Hauling Industry News
Types of Asphalt Pavement: Quiet Pavement
Story by Asphalt Pavement Alliance
Introduction
Asphalt pavement mixes help reduce traffic noise at the point where the wheel meets the road. According to a National Cooperative Highway Research Program (NCHRP) report, quiet asphalt mixes can reduce the need for costly and unsightly sound barriers. And since low frequency noise, which can lead to greater driver fatigue, increases with roughness, smooth asphalt roads benefit not only those who live near a road, but also those who drive across it.
Key Pavement Technologies
Crucial developments in asphalt technologies are key in helping to further reduce sound emanating from highways. In fact, research shows that developments like stone-matrix asphalt, open-graded friction courses, fine-graded surfaces and rubberized asphalt can help reduce highway noise by as much as 7 decibels. Reducing noise by just 3 decibels is equivalent to doubling the distance from the source of noise to the listener.
Different pavement designs can reduce noise in different ways. A open-graded or porous pavement can dissipate sound energy generated by contact between the tire and the surface; an even smoother surface, such as a fine-graded mix, has less macrotexture, reducing contact forces, and thus noise, between the pavement and the tire.
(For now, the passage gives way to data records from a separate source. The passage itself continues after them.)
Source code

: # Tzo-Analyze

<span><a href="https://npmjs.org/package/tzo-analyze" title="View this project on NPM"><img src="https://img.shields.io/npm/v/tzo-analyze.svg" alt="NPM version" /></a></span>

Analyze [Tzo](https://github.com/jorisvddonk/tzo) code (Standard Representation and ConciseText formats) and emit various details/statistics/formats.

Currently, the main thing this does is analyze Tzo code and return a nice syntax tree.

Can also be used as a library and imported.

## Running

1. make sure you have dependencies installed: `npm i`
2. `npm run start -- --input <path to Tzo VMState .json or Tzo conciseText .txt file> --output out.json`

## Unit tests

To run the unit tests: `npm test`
Road noise can also influence drivers’ perception of the roughness (and thus serviceability), measured by the International Roughness Index (IRI), of a road. A Washington State Department of Transportation (DOT) analysis found that drivers perceived a noisier pavement as being rougher than a quieter pavement with a similar IRI value.
Emerging Research
The asphalt industry continues to research and develop pavements that are quiet for drivers, neighborhoods and businesses adjacent to busy roads.
In the spring of 2013, the Virginia Department of Transportation (DOT) found that the use of quiet asphalt technology was able to reduce tire-pavement noise by a readily noticeable 5 decibels. The study, commissioned by Virginia’s General Assembly, seeks to add specifications for quiet pavement technologies into contracts in cases where sound mitigation is a consideration.
In February of 2014, researchers from Purdue University developed a model for predicting the noise level of an asphalt pavement design for the Minnesota Department of Transportation (MnDOT). The model is able to predict the on-board sound intensity (OBSI) level of various asphalt surface mixes to within 1.5 decibels. This prediction model will help MnDOT estimate tire-pavement noise so that existing mix technology can be deployed as a noise reduction tool — minimizing noise at the source.
Drivability
Noise pollution comes in many forms and can deeply affect communities — from social costs, including disrupted sleep and, in extreme cases, mental illness and cardiac disorders, to lower home values. Mitigating noise with sound barriers can be expensive and in some areas difficult to construct due to limited right of ways. For these reasons, road owners and the pavement industry are working to address traffic noise at the source with a smart, sound pavement choice — asphalt.